-------- Document segment
Professor Sarah Coakley, the former Norris-Hulse Professor of Divinity, was awarded in 2013 a major grant by the Templeton World Charity Foundation (nearly £1 million) for a ground-breaking interdisciplinary research project.

This research project was designed to re-imagine the way that scholars of "science and religion" are formed and trained, and thereby to create a new paradigm for debate between philosophy, theology and the natural sciences. We believe that our goals were very effectively achieved, and that we began to transform the divide in the University between the arts and sciences. The work our post-doctoral scholars produced and will continue to produce is witness to this success. Sarah Coakley

The Templeton World Charity Fellowships in Theology, Philosophy of Religion, and the Sciences project first involved a preliminary year of interdisciplinary background research and discussion between the Faculty of Divinity, the Faculty of Philosophy, the Department of the History and Philosophy of Sciences, and several leading Cambridge scientific research clusters, after which three Fellows were appointed for three years. Extended for one further year on account of its success and productivity, the grant came to an end in August 2018, with all the Fellows by that time hired to positions in other universities.


Background and Aim of the Project

The project addressed what Coakley saw as a ‘serious blockage’ to in-depth interchange between theology or philosophy of religion and the natural sciences, namely the lack of adequate knowledge of actual scientific practice on the part of theologians and philosophers of religion who wish to engage in the ‘science and religion’ debates. The project also insisted on adequate training in the History and Philosophy of Science, in order to probe the underlying philosophical commitments of contemporary scientific practice.

Following the year of preparation and international recruitment, three highly-skilled postdoctoral Fellows were appointed (Dr Daniel de Haan, Dr Natalja Deng and Dr Peter Woodford: for more information on them individually, see below), all of whom possessed the appropriate theological and philosophical backgrounds at doctoral level, and clear indications of previous training or promise in scientific investigation.



Dr Daniel de Haan, Dr Natalja Deng and Dr Peter Woodford were embedded for three years in three different scientific research clusters in Cambridge working at the cutting edge of their fields, and were provided with substantial mentoring from both the science and the theology/philosophy sides of the relevant debates in their areas. By the end of their tenure they had contributed significantly to interdisciplinary discussion through various publications (more than 30 articles and several books or books in preparation). They also organized three international symposia which brought together leading experts in Zoology, Neuroscience, Physics, Philosophy, and Theology, each symposium relating directly to the research project they personally undertook. Links to film clips from these symposia can be found under the materials on each Fellow, below.

Not only the international academic community, but also the wider public became interested in this project, specifically in the method of integrating philosophers and theologians into scientific research groups. For instance, during the Bishop of Huntingdon’s popular event Getting to Grips with Big Questions About Science and Religion (Ely, 15 October 2016, chaired by Prof Coakley), Dr Deng discussed whether cosmological fine-tuning could constitute an argument for God’s existence, Dr De Haan assessed whether neuroscience had disproved free will, and Dr Woodford inquired whether evolutionary cooperation could serve as a foundation of ethics.
----------------
Request 1: Reproduce verbatim everything in the entries from the line containing "Does the chart" down to the end of the entries, leaving out the pictures.
The passage above and the entries that follow are unrelated to each other.
-------- Extracted data
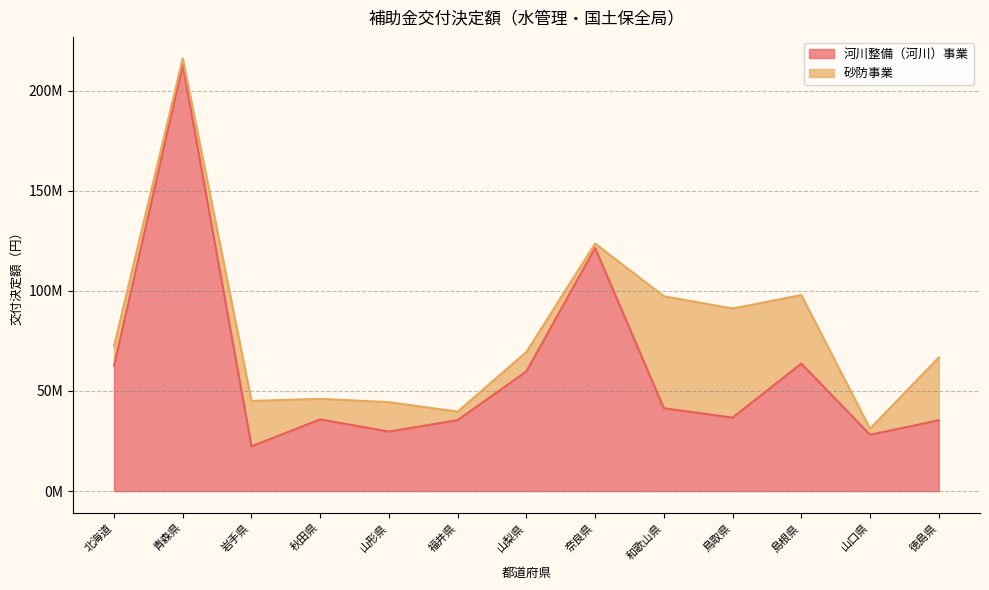

What is the greatest value displayed?

212756496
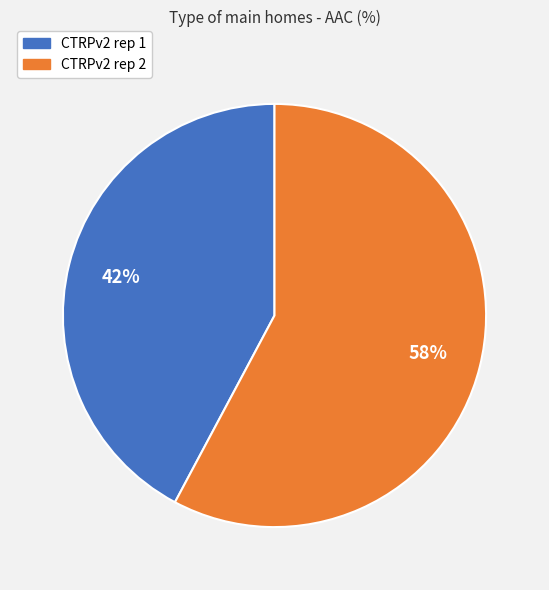

Approximately how many times larger is the value at CTRPv2 rep 1 compared to CTRPv2 rep 2?

0.7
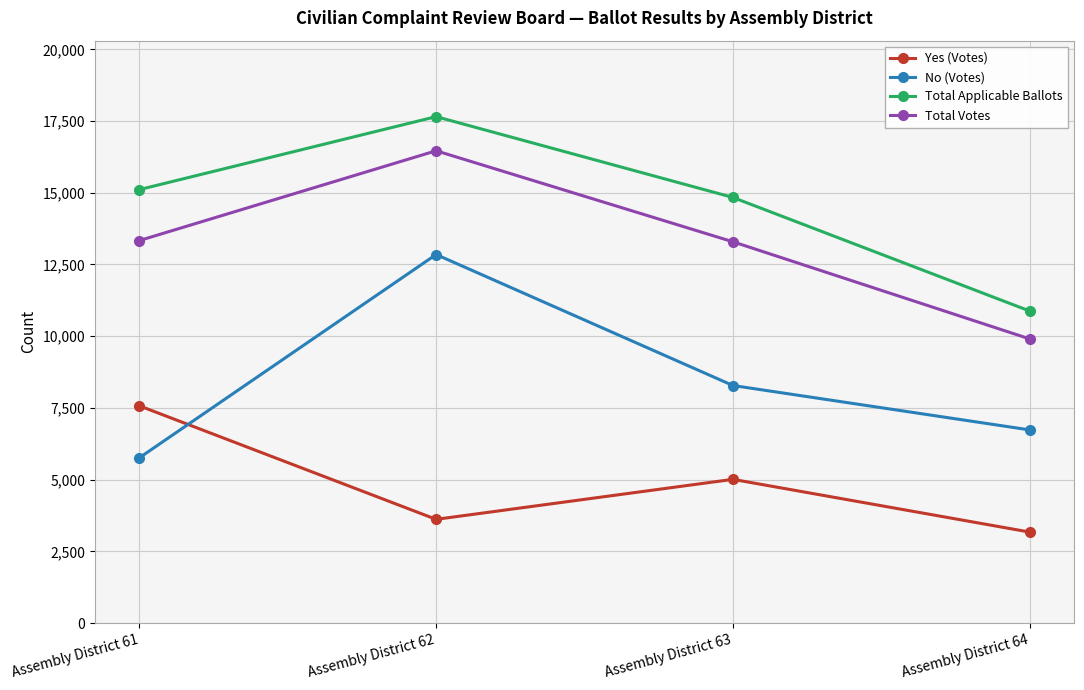

What is the approximate value of Total Applicable Ballots at Assembly District 62, to the nearest 10?

17650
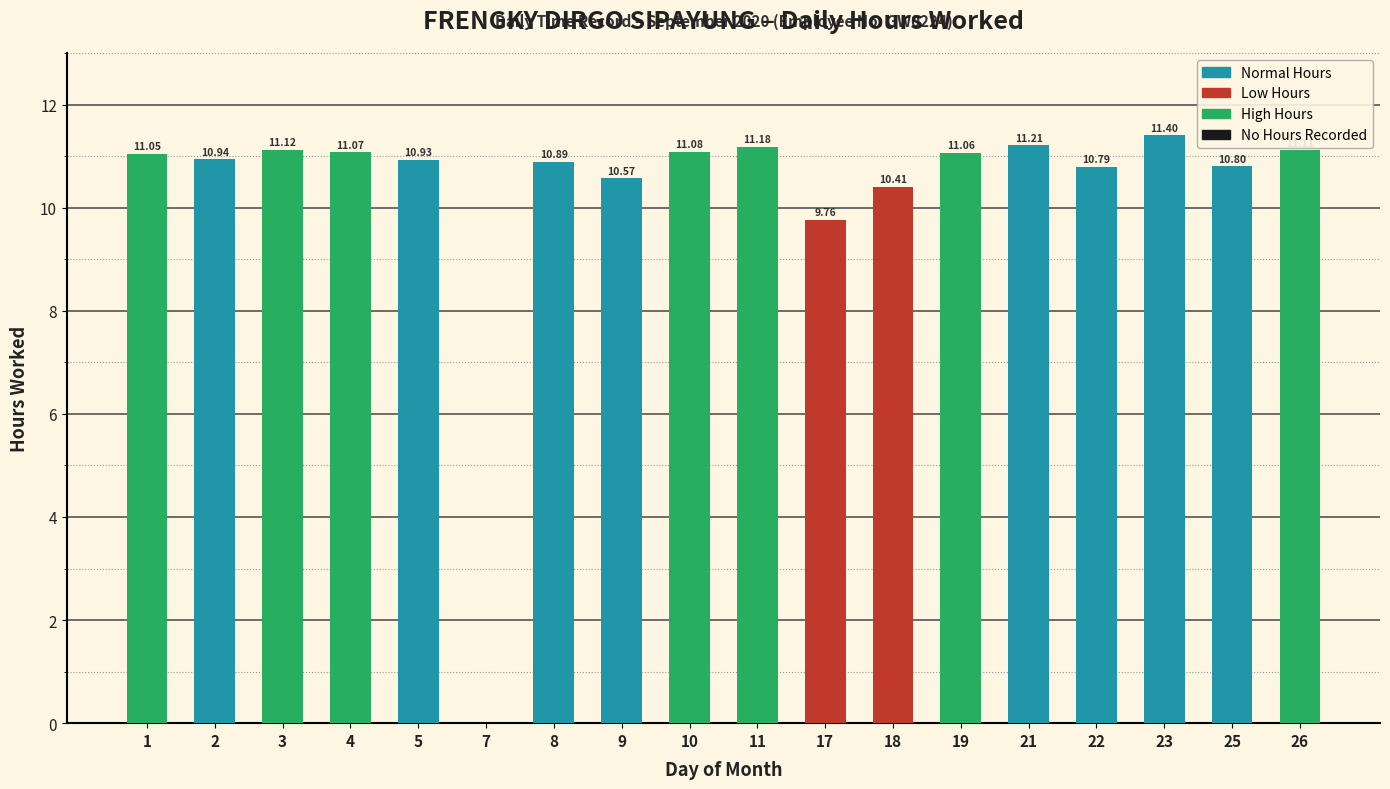

Which has a higher value, 21 or 8?

21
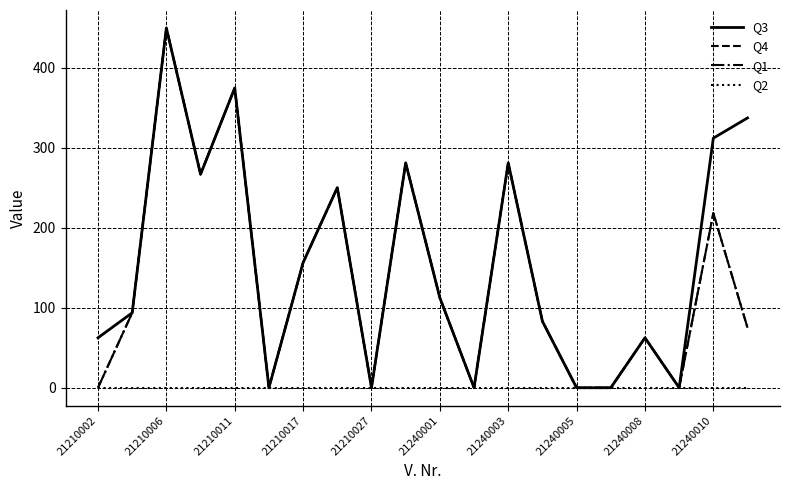

Does the chart display data point markers on the line(s)?

No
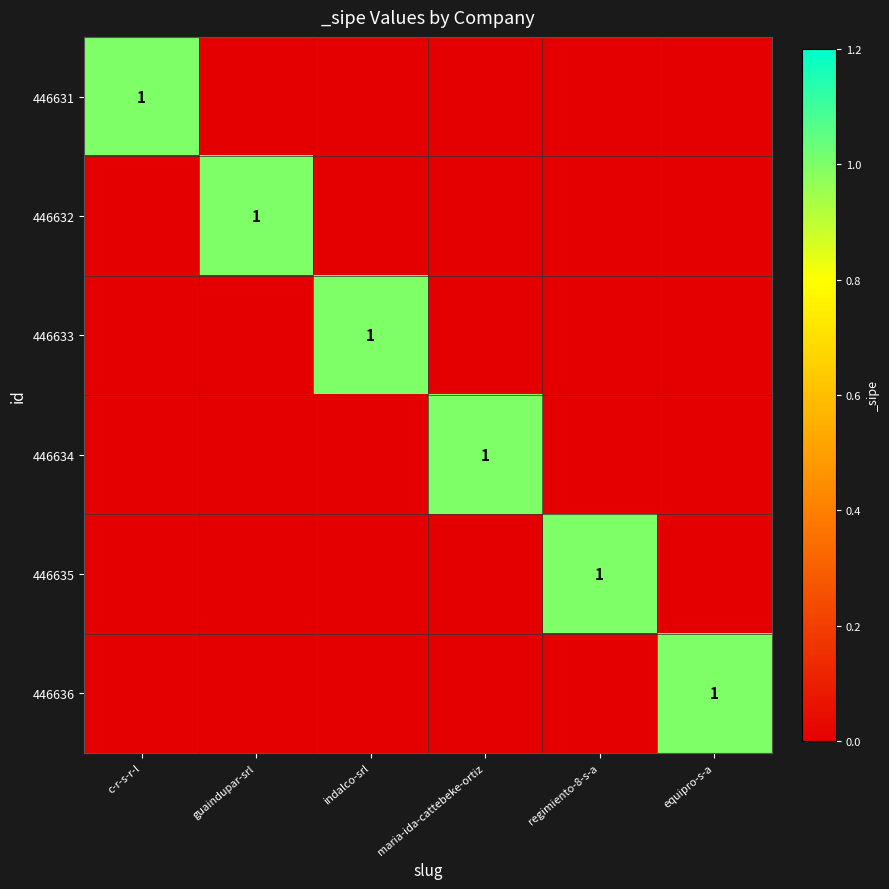

How many values in the 446633 series exceed 0?

1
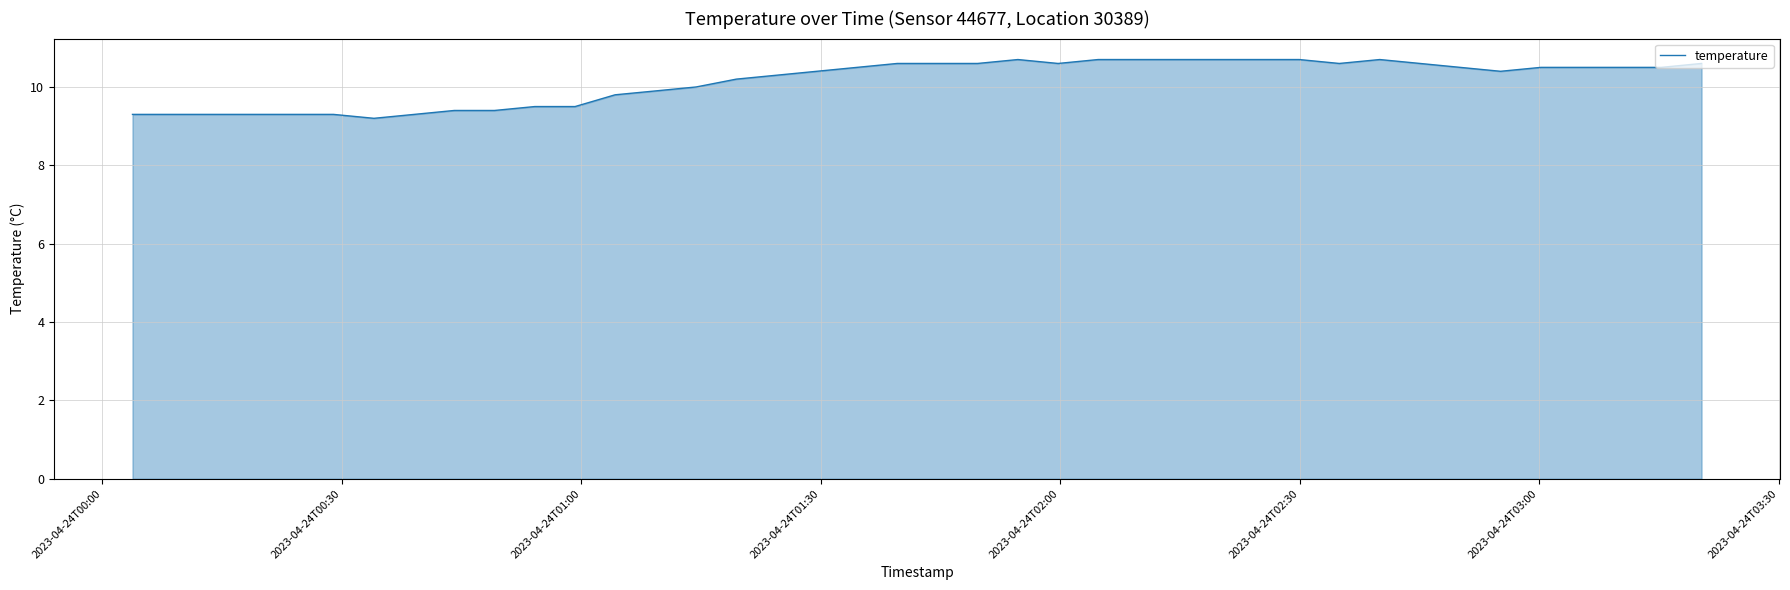

What is the minimum value shown in the chart?

9.2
----------------
Request 2: Carry the passage on the Templeton World Charity Fellowships project forward from its final sentence.

Written reply 1:
Does the chart display data point markers on the line(s)?

No

How many values in the 446633 series exceed 0?

1

What is the minimum value shown in the chart?

9.2

Written reply 2:
The Post-doctoral Fellows

Daniel De Haan


Daniel conducted research in the neuroscience strand of the project, based in Dr Lisa Saksida’s Translational Cognitive Neuroscience Laboratory within the Department of Experimental Psychology. Currently,  Daniel is a Research Fellow at the Ian Ramsey Centre for Science and Religion (IRC), University of Oxford.

This is how Daniel describes his work on the project: “My enquiries orbited the basic questions: who are we? and what are we? Being embedded in the Department of Psychology opened up new horizons for reflecting on the ways scientific research in cognitive neuroscience, comparative animal psychology, and developmental psychology shed light on theological and philosophical questions about human persons. Among the many things I learned during my postdoctoral research, two insights standout. First, my interdisciplinary experiences taught me how important it is to be more reflective on the range of issues—existential, practical, and theoretical – that inform the way diverse theoretical enquiries agree and disagree on a host of different issues that effect, for good or ill, their own more specialized enquiries. Second, I learned from more developmental, ecological, and anthropological approaches to scientific, philosophical, and theological research, how seriously impoverished were my initial enquiries into human persons. What was required were questions that included rather than excluded or occluded what we are as developing and dependent rational animals.”

Daniel’s symposium Probing Practices of Psychological Attribution (October 2016) created a profound interdisciplinary discussion between philosophers, developmental psychologists, ethologists, comparative cognition theorists and translational cognitive neuroscientists, who critically reflected upon methodological and conceptual issues raised by these distinct practices of ascribing psychological behaviour and capacities to humans and other animals. For example, Prof Julian Hughes (University of Bristol) spoke about “Malignant positioning in dementia”.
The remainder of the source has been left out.